I still feel good this morning and eager to return to telling my
story. There were so many things on my
mind to write when I was putting peanut butter on toast for my son before he
goes off to school. I offered potatoes
and eggs because I wanted to finish off a pot of lentils; my husband builds
meals around beans, but I tend to use them more as a compliment with grains or
potatoes. When I imagine myself in front
of a bowl of beans with a spoon in hand I just loose all desire. Now if it’s a pot of beans my husband has cooked
that is a whole other food experience.
He puts things like apple juice and raisins in his beans so they have a
lot more flavor than what I put together.
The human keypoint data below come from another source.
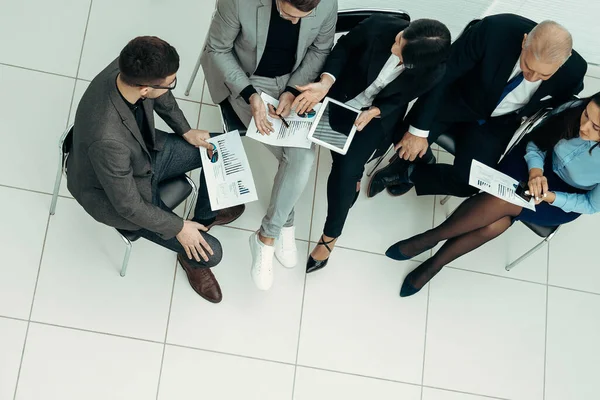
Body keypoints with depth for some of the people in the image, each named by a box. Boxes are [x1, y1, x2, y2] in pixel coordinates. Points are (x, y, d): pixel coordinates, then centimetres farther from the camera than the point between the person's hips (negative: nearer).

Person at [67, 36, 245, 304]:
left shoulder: (130, 68, -26)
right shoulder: (107, 139, -45)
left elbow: (162, 97, 2)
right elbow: (128, 204, -28)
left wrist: (186, 131, 5)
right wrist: (178, 228, -17)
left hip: (146, 150, 7)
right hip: (115, 194, -7)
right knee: (209, 253, -8)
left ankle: (205, 216, 37)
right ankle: (191, 259, 31)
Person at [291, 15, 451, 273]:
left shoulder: (432, 73, -30)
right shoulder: (379, 26, -33)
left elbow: (399, 100, -10)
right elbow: (344, 46, -14)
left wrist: (372, 113, -27)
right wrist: (326, 83, -28)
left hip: (378, 116, -2)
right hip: (342, 99, 2)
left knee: (345, 172, -12)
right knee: (343, 163, -1)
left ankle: (330, 237, 9)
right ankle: (354, 175, 39)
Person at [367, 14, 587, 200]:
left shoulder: (573, 72, -26)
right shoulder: (494, 30, -35)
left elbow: (556, 111, -1)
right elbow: (441, 73, -24)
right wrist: (418, 130, -24)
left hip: (497, 120, 2)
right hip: (458, 97, -1)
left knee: (466, 182, -17)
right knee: (407, 140, -21)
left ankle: (410, 172, 10)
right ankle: (421, 160, 14)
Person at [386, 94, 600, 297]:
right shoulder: (574, 109, -26)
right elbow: (536, 139, -7)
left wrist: (550, 197, -29)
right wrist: (535, 170, -27)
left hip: (564, 199, -2)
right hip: (540, 164, 2)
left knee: (505, 201, -29)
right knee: (494, 220, -25)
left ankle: (430, 238, -11)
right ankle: (434, 264, -6)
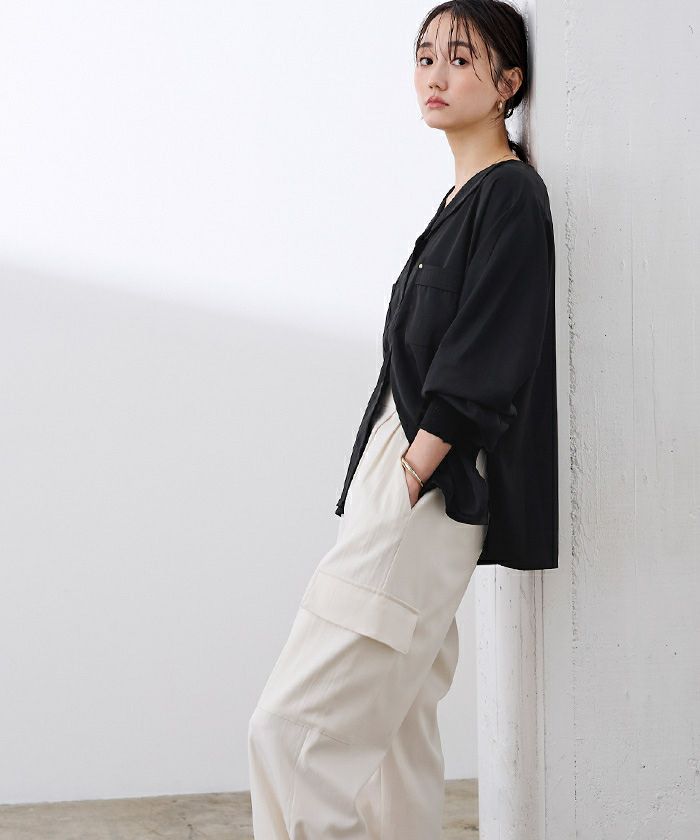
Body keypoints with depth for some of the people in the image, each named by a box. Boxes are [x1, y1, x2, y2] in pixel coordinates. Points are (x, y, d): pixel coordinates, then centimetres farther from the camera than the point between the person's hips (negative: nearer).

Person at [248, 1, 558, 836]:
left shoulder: (511, 194, -9)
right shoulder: (463, 199, 19)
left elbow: (482, 367, -17)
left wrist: (412, 472, -20)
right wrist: (391, 481, 15)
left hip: (430, 486, -10)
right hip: (405, 462, 10)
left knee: (294, 727, -13)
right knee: (393, 720, 11)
So I offered a lettuce and tomato sandwich or eggs and potatoes (I
didn’t say lentils, I was just going to put them in there with the onions) and
ended up making the quickest – peanut butter and homemade raspberry jelly from
Anne, who actually contacted me yesterday to offer a Christmas tree that had
been banished from the house for giving her a rabid allergic episode. I said “no thank you.”
How do people write
novels? How do they decide what to say
and what to leave in their mind? I just
want to dump it all out there like a kid emptying the toy box so they can get a
good look at everything, including the toys buried at the bottom. Ok I might leave a few in the box and close
it and stick it in the closet while we’re playing. But this concept of being a thought dj and stringing
things along according to some kind of theme is a skill I sorely miss. I need an inner editor.